Hélène se confessa, dès le matin venu, et sans doute Dieu lui pardonna son péché, car aussitôt elle reçut avis d'une maternité prochaine.

Le soir, elle en informa gravement son époux, qui fut d'abord très satisfait, mais qui le fut moins quand Mademoiselle de Romell lui déclara que, les fins du Créateur se trouvant désormais atteintes, M. Bonnavent ne l'approcherait plus.

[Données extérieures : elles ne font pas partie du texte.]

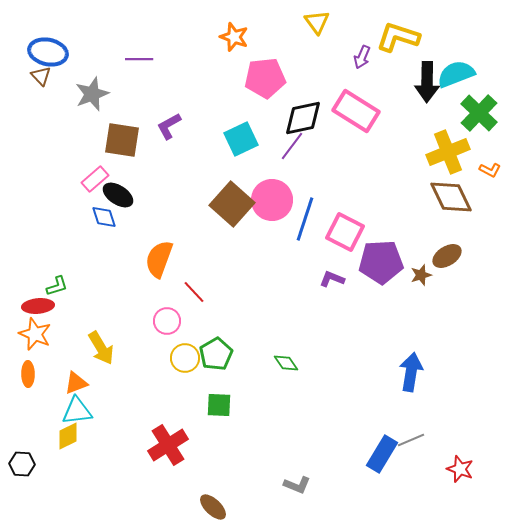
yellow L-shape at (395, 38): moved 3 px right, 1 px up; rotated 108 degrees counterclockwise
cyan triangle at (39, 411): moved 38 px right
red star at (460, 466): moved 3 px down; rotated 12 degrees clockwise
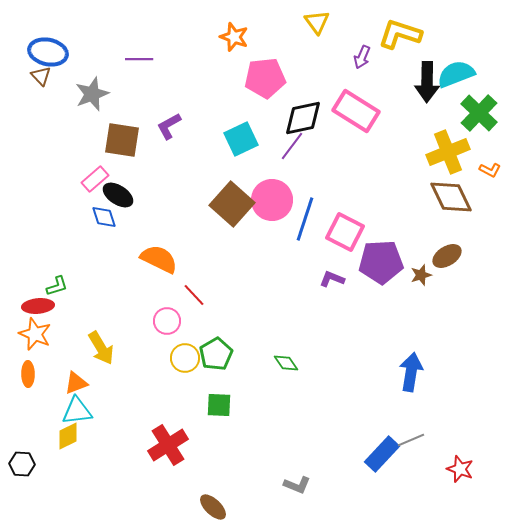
yellow L-shape at (398, 37): moved 2 px right, 3 px up
orange semicircle at (159, 259): rotated 96 degrees clockwise
red line at (194, 292): moved 3 px down
blue rectangle at (382, 454): rotated 12 degrees clockwise
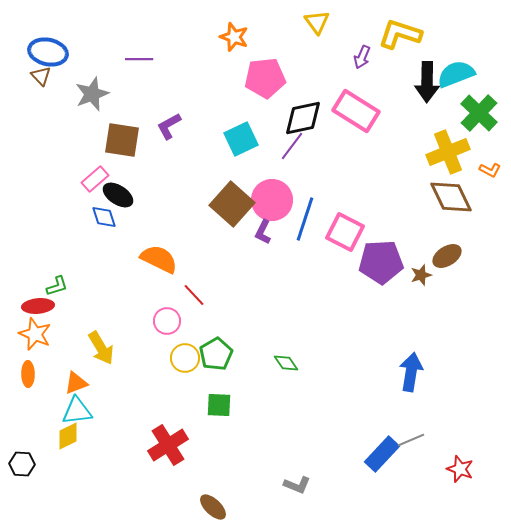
purple L-shape at (332, 279): moved 69 px left, 47 px up; rotated 85 degrees counterclockwise
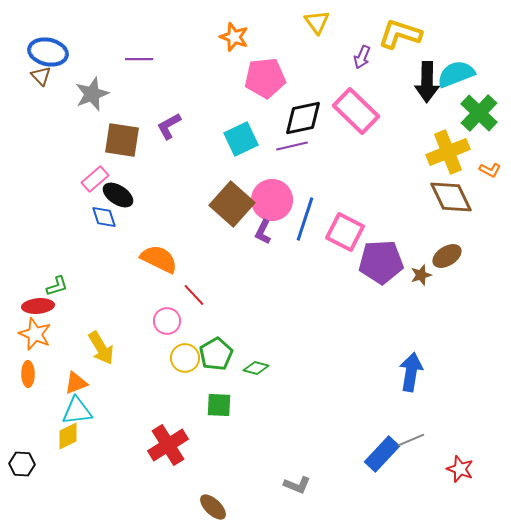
pink rectangle at (356, 111): rotated 12 degrees clockwise
purple line at (292, 146): rotated 40 degrees clockwise
green diamond at (286, 363): moved 30 px left, 5 px down; rotated 40 degrees counterclockwise
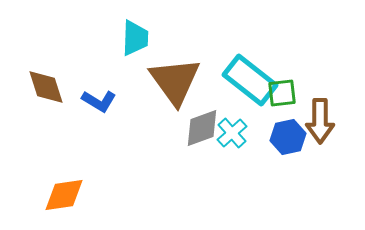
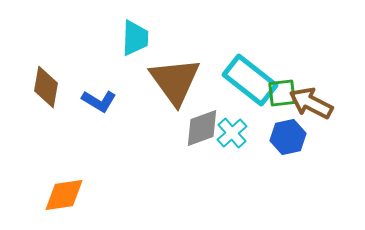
brown diamond: rotated 27 degrees clockwise
brown arrow: moved 9 px left, 18 px up; rotated 117 degrees clockwise
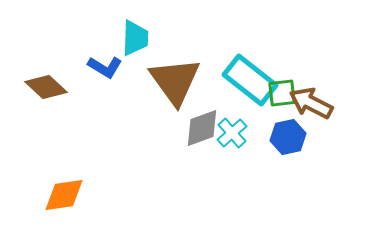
brown diamond: rotated 57 degrees counterclockwise
blue L-shape: moved 6 px right, 34 px up
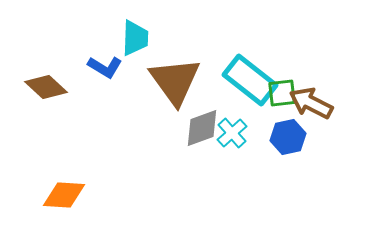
orange diamond: rotated 12 degrees clockwise
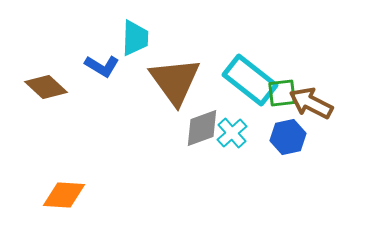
blue L-shape: moved 3 px left, 1 px up
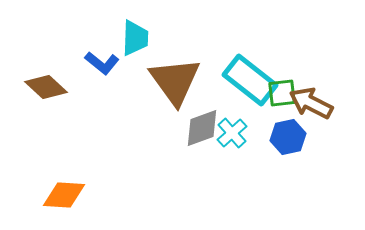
blue L-shape: moved 3 px up; rotated 8 degrees clockwise
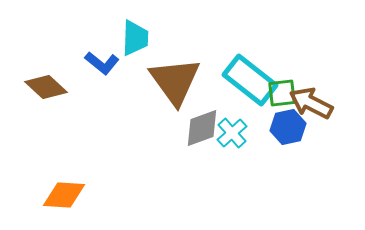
blue hexagon: moved 10 px up
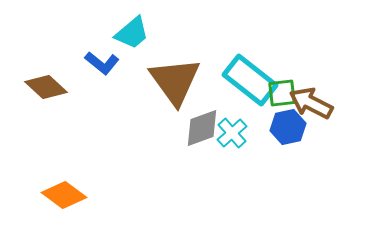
cyan trapezoid: moved 3 px left, 5 px up; rotated 48 degrees clockwise
orange diamond: rotated 33 degrees clockwise
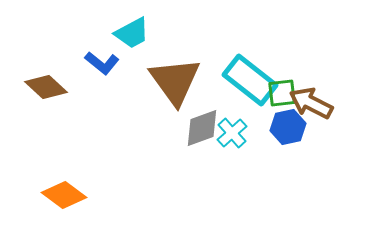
cyan trapezoid: rotated 12 degrees clockwise
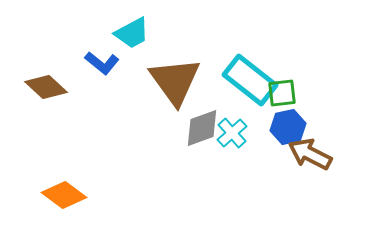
brown arrow: moved 1 px left, 51 px down
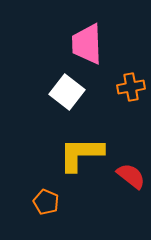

Le gros garçon, hilare, protesta, et sa femme lui sut mauvais gré de plaisanter en de telles circonstances, sur de telles matières: cette suprême indécence d'ailleurs, ne l'étonna nullement de la part d'un rustre et d'un impie; dans la querelle qui suivit, elle rappela fort à propos le forfait du grand oncle qui avait voté la mort de Louis XVI; enfin, elle congédia son mari avec hauteur, ajoutant que toute tentative analogue, renouvelée quand Dieu venait de bénir leur union, serait considérée par elle comme une offense envers le Ciel, offense doublée d'ingratitude.

Eugène Bonnavent se résigna sous la boutade, pendant une semaine entière; au bout de huit jours, il tenta de renouveler l'offense; mais son audace n'eut d'autre résultat que d'installer, au cœur de la pieuse dame, une aversion définitive.

Donc, quatre mois après son mariage, Eugène Bonnavent prit une maîtresse, et les trois arrondissements furent d'accord pour s'apitoyer sur l'épouse trompée. La pitié publique alla même jusqu'à souffrir que Madame Bonnavent ignorât ses malheurs, pendant toute la durée de sa grossesse. Mais après les relevailles, on lui laissa connaître la vérité entière.

Hélène en fut plus émue qu'elle n'aurait pensé devoir l'être, et son déplaisir ne manqua pas de lui occasionner une surprise: quel que fût son mécontentement, elle n'imagina point de l'attribuer à la jalousie, car elle ignorait l'existence de ce sentiment, et même la signification de ce vocable. Elle pensa seulement qu'on lui infligeait une avanie de plus, avanie publique, et elle offrit sa peine au Seigneur, en expiation de ses fautes.

Pour le surplus, elle se réjouit d'avoir dorénavant un prétexte qui l'autorisait à refuser son corps aux devoirs d'incongruité.

Comme il sied à une nature droite et sans complaisance, qui aime les situations nettes et qui prétend faire porter à chacun la responsabilité de ses fautes, elle provoqua une explication entre elle et son mari. Très froidement, elle lui déclara qu'elle connaissait sa conduite, et ne daigna point la lui reprocher; mais elle l'informa que dorénavant il n'était plus qu'un étranger, et qu'elle se considérait comme veuve. Le mari, honteux, essaya, par son humilité, d'atténuer les choses, mais il parlait à une statue. Pendant qu'il s'excusait, la statue se retira avec dignité.

Le gros garçon resta en plan, sur ses phrases inachevées. Il fit une moue, hocha la tête, mit les mains dans ses poches; mais comme, au fond, tout cela lui importait peu, il en prit son parti, et vogue la galère!

—Chacun de son côté! C'est peut-être le mieux.

M. Bonnavent vécut au dehors, et Mademoiselle de Romell de Candeleus, son épouse, purifiée du mariage passé par la maternité présente, rentra, comme après un voyage au loin, dans le recueillement heureux de sa jeunesse.